Sem anistia: chega de golpes

Por João Geraldo Lopes Gonçalves

Decisão infeliz

Na noite de segunda-feira, dia 31 de março, a Câmara Municipal de Limeira decidiu por um retrocesso. No dia em que o Golpe Militar de 1964 completava 61 anos, uma moção pedindo anistia a golpista dos tempos atuais foi aprovada.

Uma das dúvidas deste escrevinhador é o que levou o jovem vereador Guilherme Guido (PL) a apresentar um texto que faz decoro com o Estado Democrático de Direito.

Não é a jovialidade do nobre causídico que seja justificativa para tal ação. Não é possível que o parlamentar não conheça a História do Brasil e em especial o golpe de 64. Se não sabe, vamos lhe informar, embora exista uma farta bibliografia sobre o assunto.

E não é difícil de achar. A nossa Biblioteca Municipal está repleta de volumes sobre o assunto.

# # # # # # #

> _LISTA DE ATIVIDADES_:
[1] Traduza para o inglês esta frase do artigo sobre a moção de anistia: "A nossa Biblioteca Municipal está repleta de volumes sobre o assunto."
[2] Prolongue o artigo sobre a moção de anistia aprovada pela Câmara Municipal de Limeira, começando logo após a última frase apresentada.

> _DADOS DE ENTRADA_:

# # # # # # #

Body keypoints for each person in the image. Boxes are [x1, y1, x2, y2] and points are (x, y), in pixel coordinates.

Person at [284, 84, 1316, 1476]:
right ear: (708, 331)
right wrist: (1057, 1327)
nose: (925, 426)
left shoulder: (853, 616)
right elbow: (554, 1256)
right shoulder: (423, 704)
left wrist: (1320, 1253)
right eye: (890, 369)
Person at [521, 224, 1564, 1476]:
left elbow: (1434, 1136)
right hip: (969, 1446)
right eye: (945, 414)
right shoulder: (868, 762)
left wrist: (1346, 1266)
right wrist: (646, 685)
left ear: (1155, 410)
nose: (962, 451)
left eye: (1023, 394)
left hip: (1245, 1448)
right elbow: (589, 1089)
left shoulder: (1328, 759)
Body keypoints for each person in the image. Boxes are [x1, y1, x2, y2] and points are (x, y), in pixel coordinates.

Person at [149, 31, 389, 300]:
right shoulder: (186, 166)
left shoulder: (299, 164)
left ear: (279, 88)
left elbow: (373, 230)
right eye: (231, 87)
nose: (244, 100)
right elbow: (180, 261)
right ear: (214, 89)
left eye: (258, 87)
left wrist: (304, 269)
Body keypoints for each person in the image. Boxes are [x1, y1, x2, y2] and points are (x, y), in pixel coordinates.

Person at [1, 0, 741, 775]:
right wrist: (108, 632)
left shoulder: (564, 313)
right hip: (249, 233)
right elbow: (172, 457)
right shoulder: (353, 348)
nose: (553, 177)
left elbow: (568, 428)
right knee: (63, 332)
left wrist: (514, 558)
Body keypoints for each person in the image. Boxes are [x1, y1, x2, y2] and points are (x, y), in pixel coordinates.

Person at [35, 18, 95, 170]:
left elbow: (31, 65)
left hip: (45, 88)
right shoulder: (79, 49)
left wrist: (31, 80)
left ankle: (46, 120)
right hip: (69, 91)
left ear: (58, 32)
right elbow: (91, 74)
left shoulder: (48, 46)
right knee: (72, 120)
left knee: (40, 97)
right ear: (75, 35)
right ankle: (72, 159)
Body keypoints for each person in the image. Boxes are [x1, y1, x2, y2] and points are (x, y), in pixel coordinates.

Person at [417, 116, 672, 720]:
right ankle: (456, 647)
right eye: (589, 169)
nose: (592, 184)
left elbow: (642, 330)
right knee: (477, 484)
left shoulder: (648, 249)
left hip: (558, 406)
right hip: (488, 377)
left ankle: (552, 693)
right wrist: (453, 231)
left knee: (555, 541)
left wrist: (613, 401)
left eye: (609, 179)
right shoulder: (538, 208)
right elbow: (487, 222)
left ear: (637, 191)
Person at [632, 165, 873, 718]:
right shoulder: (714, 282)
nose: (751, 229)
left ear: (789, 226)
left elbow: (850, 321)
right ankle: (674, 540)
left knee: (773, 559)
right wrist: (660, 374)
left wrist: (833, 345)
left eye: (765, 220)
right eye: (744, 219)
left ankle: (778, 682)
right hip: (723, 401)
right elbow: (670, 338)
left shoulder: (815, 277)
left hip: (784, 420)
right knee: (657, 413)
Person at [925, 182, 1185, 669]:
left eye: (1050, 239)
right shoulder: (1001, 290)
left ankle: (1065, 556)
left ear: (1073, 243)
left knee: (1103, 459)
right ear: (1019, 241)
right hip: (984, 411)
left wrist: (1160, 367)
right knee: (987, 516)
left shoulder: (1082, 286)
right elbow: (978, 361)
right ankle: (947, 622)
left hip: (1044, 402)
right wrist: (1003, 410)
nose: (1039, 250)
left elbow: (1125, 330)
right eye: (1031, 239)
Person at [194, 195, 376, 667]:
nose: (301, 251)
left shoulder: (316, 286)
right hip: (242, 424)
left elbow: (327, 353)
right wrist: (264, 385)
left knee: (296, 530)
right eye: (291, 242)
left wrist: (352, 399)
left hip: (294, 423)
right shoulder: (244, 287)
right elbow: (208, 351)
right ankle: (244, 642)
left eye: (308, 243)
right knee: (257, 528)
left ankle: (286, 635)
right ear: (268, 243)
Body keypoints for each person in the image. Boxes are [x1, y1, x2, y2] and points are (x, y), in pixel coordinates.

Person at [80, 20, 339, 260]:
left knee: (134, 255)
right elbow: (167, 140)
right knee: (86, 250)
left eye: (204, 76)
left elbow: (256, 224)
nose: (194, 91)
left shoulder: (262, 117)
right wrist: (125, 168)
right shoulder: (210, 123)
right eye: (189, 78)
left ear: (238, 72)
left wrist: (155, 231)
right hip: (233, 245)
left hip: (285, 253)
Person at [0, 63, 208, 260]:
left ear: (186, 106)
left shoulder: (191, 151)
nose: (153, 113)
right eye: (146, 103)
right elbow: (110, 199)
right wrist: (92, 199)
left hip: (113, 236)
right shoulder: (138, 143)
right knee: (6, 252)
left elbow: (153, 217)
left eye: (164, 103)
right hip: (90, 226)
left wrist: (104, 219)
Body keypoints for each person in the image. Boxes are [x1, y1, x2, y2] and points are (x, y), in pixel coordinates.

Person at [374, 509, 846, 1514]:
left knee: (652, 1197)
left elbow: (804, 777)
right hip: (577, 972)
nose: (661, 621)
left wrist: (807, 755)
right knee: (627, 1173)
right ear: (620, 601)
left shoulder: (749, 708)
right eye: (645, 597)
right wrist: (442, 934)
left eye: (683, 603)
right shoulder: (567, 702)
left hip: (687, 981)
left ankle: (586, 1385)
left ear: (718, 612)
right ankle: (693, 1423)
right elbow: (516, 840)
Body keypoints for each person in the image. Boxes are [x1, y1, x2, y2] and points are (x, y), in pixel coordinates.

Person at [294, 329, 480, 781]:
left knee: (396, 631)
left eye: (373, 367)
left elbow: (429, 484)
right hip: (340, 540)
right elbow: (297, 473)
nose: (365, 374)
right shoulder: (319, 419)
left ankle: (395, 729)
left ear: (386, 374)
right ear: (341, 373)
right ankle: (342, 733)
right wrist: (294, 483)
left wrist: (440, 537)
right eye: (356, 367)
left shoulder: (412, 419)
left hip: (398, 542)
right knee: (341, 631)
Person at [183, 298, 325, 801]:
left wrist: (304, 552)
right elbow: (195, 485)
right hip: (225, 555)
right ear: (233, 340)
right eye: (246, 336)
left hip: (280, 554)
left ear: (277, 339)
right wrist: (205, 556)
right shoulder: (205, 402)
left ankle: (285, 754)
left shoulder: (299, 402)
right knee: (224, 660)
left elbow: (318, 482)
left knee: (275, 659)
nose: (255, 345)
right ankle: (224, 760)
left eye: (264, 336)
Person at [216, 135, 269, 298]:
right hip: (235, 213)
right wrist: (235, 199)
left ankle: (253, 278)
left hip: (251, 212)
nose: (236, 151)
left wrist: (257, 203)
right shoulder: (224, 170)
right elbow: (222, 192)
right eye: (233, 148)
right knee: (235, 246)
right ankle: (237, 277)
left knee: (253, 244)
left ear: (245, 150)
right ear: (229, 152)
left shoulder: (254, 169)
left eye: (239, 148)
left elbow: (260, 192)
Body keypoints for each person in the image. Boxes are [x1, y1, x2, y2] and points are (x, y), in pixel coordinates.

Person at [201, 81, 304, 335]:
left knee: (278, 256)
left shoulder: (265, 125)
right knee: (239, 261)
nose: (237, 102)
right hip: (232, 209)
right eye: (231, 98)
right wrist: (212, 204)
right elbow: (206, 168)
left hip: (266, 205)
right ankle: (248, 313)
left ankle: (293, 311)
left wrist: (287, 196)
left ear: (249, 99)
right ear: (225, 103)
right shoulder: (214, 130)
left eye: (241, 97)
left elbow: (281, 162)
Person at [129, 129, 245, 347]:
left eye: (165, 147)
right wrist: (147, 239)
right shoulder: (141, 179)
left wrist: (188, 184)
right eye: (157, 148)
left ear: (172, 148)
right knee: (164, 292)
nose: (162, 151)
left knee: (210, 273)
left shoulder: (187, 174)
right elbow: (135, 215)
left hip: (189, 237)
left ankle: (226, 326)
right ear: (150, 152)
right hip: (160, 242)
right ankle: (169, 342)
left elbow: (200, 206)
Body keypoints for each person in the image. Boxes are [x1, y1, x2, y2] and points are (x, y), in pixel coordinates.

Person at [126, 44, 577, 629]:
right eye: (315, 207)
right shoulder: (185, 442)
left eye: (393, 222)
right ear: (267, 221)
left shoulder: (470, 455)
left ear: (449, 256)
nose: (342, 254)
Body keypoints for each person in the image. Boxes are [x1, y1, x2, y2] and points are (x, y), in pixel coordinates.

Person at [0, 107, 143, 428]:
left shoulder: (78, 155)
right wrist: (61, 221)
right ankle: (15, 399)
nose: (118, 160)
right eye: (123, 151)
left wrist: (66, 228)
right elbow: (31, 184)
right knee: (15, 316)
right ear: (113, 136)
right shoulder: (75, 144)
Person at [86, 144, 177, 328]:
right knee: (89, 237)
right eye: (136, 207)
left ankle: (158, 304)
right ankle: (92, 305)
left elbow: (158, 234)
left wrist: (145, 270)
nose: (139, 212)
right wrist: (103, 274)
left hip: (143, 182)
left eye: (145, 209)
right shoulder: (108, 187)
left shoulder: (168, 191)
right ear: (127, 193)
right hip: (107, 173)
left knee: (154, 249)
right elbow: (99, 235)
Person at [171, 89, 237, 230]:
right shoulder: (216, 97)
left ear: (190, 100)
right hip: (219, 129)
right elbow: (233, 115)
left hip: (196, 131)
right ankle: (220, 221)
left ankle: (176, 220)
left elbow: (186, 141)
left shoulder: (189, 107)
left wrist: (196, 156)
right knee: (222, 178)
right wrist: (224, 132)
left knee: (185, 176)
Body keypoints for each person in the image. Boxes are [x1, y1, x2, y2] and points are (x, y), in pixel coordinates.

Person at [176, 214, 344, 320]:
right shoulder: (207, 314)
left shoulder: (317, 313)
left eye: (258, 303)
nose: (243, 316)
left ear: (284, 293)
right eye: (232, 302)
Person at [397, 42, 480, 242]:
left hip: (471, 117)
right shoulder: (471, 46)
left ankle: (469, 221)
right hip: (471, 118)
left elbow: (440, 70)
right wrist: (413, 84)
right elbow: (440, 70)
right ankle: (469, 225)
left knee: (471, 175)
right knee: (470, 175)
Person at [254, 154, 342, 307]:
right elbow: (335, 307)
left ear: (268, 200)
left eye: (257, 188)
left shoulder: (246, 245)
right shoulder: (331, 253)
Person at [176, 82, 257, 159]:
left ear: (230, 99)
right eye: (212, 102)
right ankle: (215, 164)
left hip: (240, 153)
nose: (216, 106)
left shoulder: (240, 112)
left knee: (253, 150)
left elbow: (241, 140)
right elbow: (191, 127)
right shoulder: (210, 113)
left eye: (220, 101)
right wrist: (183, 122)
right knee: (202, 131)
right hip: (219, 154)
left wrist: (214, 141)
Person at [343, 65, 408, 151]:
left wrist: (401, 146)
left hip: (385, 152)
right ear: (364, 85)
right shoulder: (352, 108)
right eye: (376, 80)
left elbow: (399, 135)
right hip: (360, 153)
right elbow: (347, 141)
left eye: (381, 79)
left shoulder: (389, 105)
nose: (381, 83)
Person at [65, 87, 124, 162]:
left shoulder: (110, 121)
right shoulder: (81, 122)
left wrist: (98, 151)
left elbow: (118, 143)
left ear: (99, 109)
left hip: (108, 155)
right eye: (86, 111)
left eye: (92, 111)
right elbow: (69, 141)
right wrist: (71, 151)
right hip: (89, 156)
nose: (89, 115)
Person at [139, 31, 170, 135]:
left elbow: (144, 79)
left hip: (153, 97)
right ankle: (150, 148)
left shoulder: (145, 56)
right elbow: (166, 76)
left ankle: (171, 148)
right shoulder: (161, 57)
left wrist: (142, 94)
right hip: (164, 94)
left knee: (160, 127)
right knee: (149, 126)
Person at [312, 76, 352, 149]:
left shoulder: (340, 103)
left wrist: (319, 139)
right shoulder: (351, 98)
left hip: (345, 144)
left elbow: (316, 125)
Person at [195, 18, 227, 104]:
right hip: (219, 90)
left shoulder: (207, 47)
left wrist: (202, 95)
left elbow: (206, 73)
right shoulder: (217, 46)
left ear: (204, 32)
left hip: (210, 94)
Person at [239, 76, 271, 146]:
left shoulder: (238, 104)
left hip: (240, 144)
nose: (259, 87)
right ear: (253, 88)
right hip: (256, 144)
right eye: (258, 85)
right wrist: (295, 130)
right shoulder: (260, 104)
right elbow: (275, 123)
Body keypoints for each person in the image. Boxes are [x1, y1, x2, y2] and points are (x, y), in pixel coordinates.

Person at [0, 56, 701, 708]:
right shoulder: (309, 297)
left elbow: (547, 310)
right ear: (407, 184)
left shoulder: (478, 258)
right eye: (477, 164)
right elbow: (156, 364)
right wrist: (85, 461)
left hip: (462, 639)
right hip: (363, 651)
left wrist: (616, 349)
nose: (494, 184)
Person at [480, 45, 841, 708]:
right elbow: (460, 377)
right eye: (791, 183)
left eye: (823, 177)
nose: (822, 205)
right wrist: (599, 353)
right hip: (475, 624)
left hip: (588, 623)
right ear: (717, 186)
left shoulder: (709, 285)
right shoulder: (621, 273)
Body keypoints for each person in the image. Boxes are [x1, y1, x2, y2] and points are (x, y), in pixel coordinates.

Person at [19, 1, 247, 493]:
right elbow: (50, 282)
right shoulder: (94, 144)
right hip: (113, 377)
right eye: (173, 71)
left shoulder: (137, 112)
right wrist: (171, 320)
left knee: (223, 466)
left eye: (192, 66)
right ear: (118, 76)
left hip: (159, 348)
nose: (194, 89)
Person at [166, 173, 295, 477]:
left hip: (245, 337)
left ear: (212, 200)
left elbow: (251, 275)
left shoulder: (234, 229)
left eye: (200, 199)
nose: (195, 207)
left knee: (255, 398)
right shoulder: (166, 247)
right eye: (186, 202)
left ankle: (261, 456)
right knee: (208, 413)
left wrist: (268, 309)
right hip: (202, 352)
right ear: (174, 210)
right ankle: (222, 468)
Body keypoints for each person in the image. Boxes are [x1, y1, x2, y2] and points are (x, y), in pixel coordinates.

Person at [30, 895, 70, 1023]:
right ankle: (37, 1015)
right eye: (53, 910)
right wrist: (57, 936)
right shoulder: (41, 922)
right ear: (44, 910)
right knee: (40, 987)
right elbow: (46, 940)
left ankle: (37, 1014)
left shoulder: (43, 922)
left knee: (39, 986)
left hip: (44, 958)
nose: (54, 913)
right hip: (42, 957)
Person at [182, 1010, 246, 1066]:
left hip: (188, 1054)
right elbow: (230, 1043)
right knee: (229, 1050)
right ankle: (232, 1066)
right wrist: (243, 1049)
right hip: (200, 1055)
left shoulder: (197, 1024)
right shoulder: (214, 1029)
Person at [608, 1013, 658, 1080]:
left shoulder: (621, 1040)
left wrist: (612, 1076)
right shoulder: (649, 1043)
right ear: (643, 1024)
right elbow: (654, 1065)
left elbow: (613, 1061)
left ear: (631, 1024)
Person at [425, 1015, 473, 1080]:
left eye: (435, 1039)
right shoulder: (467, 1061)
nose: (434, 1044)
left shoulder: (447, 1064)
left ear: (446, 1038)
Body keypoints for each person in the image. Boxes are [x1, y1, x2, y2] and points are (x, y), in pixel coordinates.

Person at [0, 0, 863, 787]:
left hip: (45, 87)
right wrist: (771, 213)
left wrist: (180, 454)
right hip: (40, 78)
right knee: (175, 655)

# # # # # # #

> _SEÇÃO DE RESPOSTAS_:
[1] Our Municipal Library is full of volumes on the subject.

[2]
O Golpe Militar de 1964 foi gestado nas Forças Armadas, empresários, a CIA e o governo americano desde os anos 50 do século passado. A justificativa era a ameaça comunista, algo que nunca ocorreu nem ontem, nem hoje. Tanto o Governo Lula quanto o de João Goulart não são comunistas.

Na real, os interesses em jogo eram econômicos e de domínio imperialista americano sobre os países do chamado terceiro mundo.

O golpe destituiu um governo legitimamente eleito nos ditames Constitucionais e instalou uma ditadura que durou 21 anos. Um regime de violência, que matou e desapareceu com mais de 10 mil brasileiras e brasileiros que lutavam por liberdades democráticas. Um sistema que economicamente atrelou o Brasil ao Fundo Monetário Internacional e criou bolsões de miséria os quais tentamos diminuir até hoje.

As torturas da Operação Bandeirantes dos Doi-Codis e outros aparelhos do governo foram responsáveis por desestruturar centenas de famílias. Vamos pensar o que é você não poder fazer o luto e enterrar seus entes queridos. Isto ocorreu.

Como sugestão, assistam o filme Ainda Estou Aqui nos cinemas da cidade. Portanto, foram 21 anos de cerceamento do ir e vir, de mortes e muita tristeza.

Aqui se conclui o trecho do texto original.